• _Prompt_
Keep each entry exactly as written when you repeat it, and skip the images.

*** Opening of Given records ***

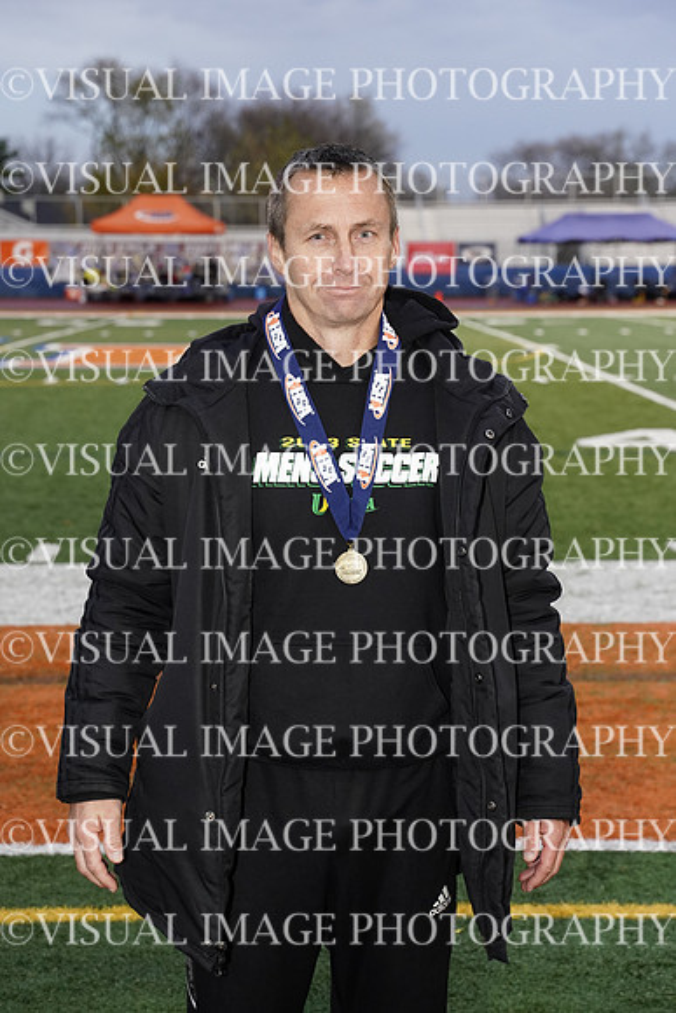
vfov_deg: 28.1
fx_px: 2027
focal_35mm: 72
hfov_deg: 18.9
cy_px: 506
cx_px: 338
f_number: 6.3
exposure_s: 1/200
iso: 2500
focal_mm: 72
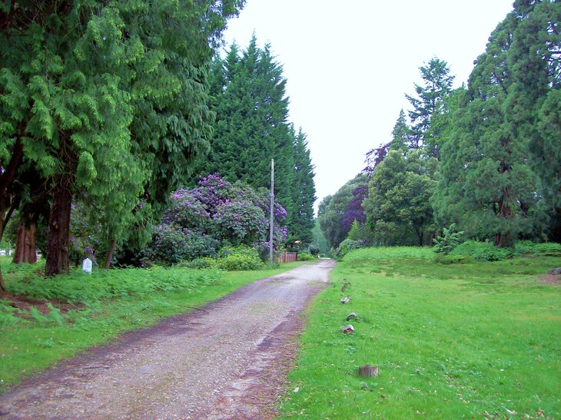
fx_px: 583
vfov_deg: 39.6
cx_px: 280
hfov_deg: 51.4
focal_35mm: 36
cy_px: 210
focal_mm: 6
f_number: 2.7
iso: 80
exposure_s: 1/144
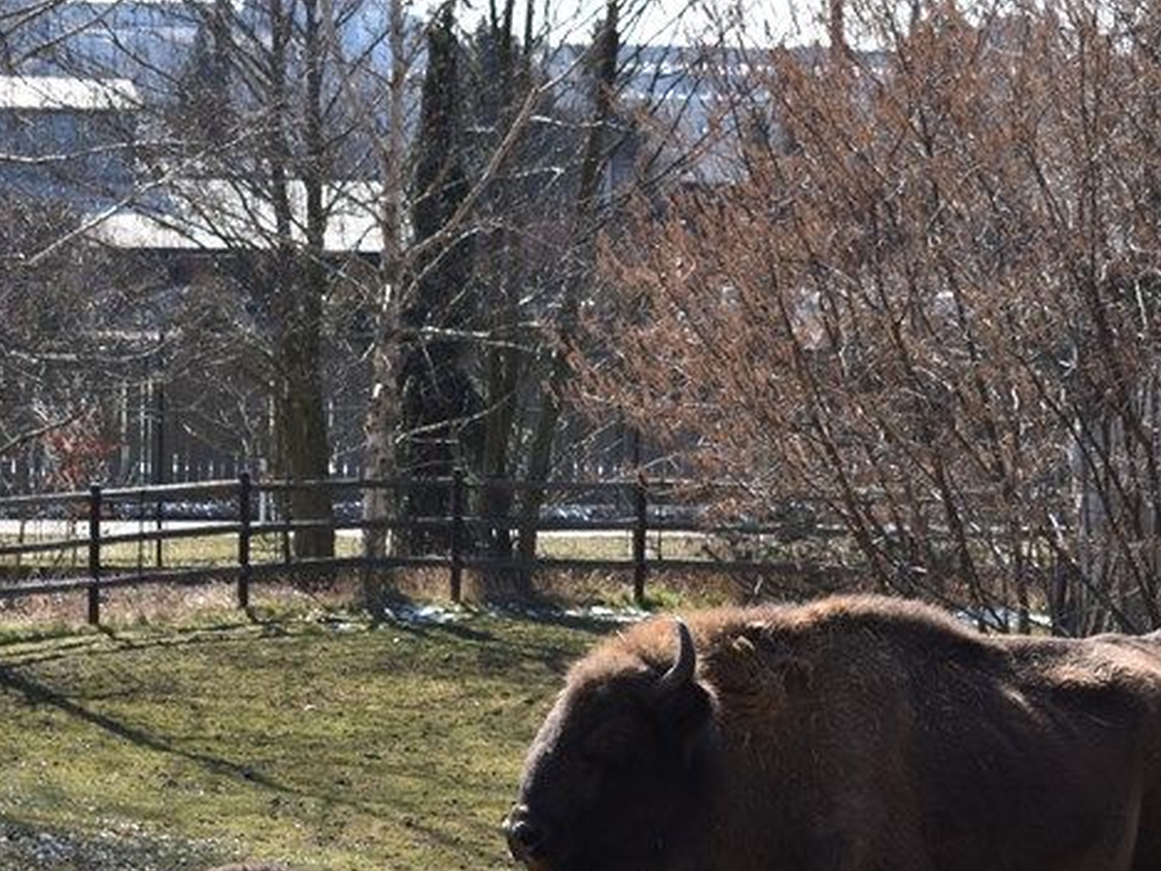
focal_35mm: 173
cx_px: 411
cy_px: 843
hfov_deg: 11.4
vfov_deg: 8.5
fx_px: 5805
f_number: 8
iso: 100
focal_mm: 55
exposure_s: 1/125
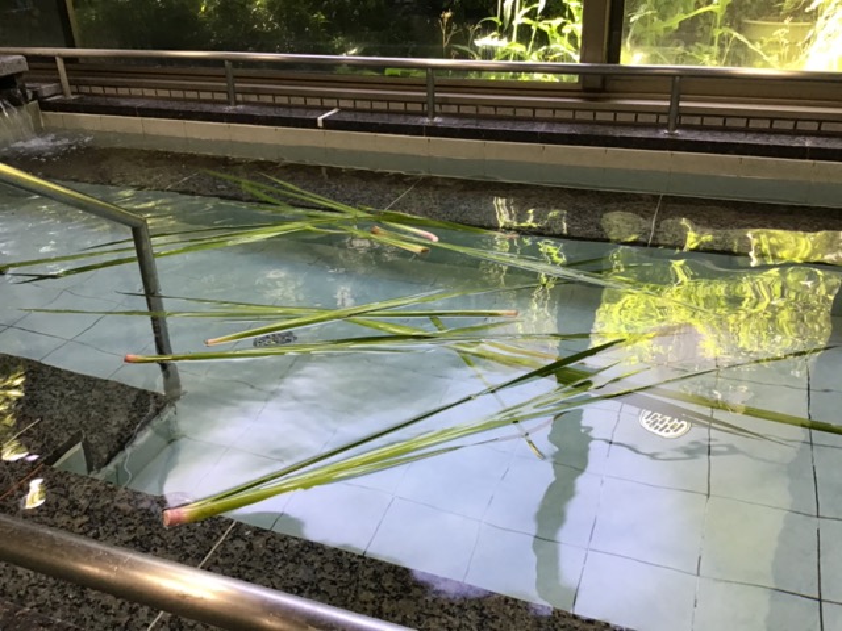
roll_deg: +1.2
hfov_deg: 58.4
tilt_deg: -28.8
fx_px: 754
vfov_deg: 45.4
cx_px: 421
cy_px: 316
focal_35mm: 31
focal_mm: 3.3
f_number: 2.4
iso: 64
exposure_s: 1/30
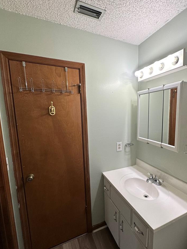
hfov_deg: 70.7
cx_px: 114
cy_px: 131
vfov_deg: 87.7
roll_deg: +0.1
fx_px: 130
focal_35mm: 18
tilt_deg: -7.4
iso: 125
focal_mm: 2.22
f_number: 2.2
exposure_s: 1/120
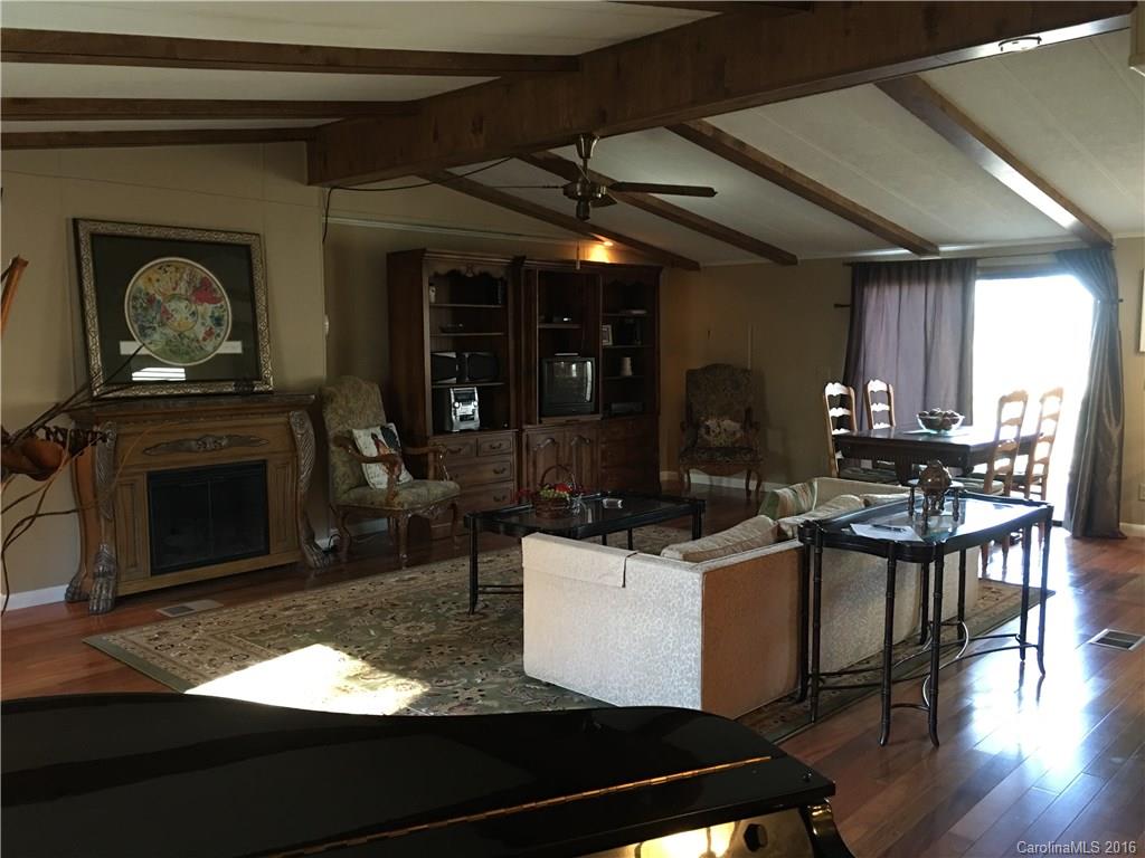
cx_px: 572
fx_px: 959
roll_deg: -0.1
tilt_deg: -4.5
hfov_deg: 61.7
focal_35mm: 29
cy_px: 429
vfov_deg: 48.2
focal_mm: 4.15
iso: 50
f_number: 2.2
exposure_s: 1/4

*** Close of Given records ***

• _Answer to this task_
vfov_deg: 28.1
fx_px: 2027
focal_35mm: 72
hfov_deg: 18.9
cy_px: 506
cx_px: 338
f_number: 6.3
exposure_s: 1/200
iso: 2500
focal_mm: 72
fx_px: 583
vfov_deg: 39.6
cx_px: 280
hfov_deg: 51.4
focal_35mm: 36
cy_px: 210
focal_mm: 6
f_number: 2.7
iso: 80
exposure_s: 1/144
focal_35mm: 173
cx_px: 411
cy_px: 843
hfov_deg: 11.4
vfov_deg: 8.5
fx_px: 5805
f_number: 8
iso: 100
focal_mm: 55
exposure_s: 1/125
roll_deg: +1.2
hfov_deg: 58.4
tilt_deg: -28.8
fx_px: 754
vfov_deg: 45.4
cx_px: 421
cy_px: 316
focal_35mm: 31
focal_mm: 3.3
f_number: 2.4
iso: 64
exposure_s: 1/30
hfov_deg: 70.7
cx_px: 114
cy_px: 131
vfov_deg: 87.7
roll_deg: +0.1
fx_px: 130
focal_35mm: 18
tilt_deg: -7.4
iso: 125
focal_mm: 2.22
f_number: 2.2
exposure_s: 1/120
cx_px: 572
fx_px: 959
roll_deg: -0.1
tilt_deg: -4.5
hfov_deg: 61.7
focal_35mm: 29
cy_px: 429
vfov_deg: 48.2
focal_mm: 4.15
iso: 50
f_number: 2.2
exposure_s: 1/4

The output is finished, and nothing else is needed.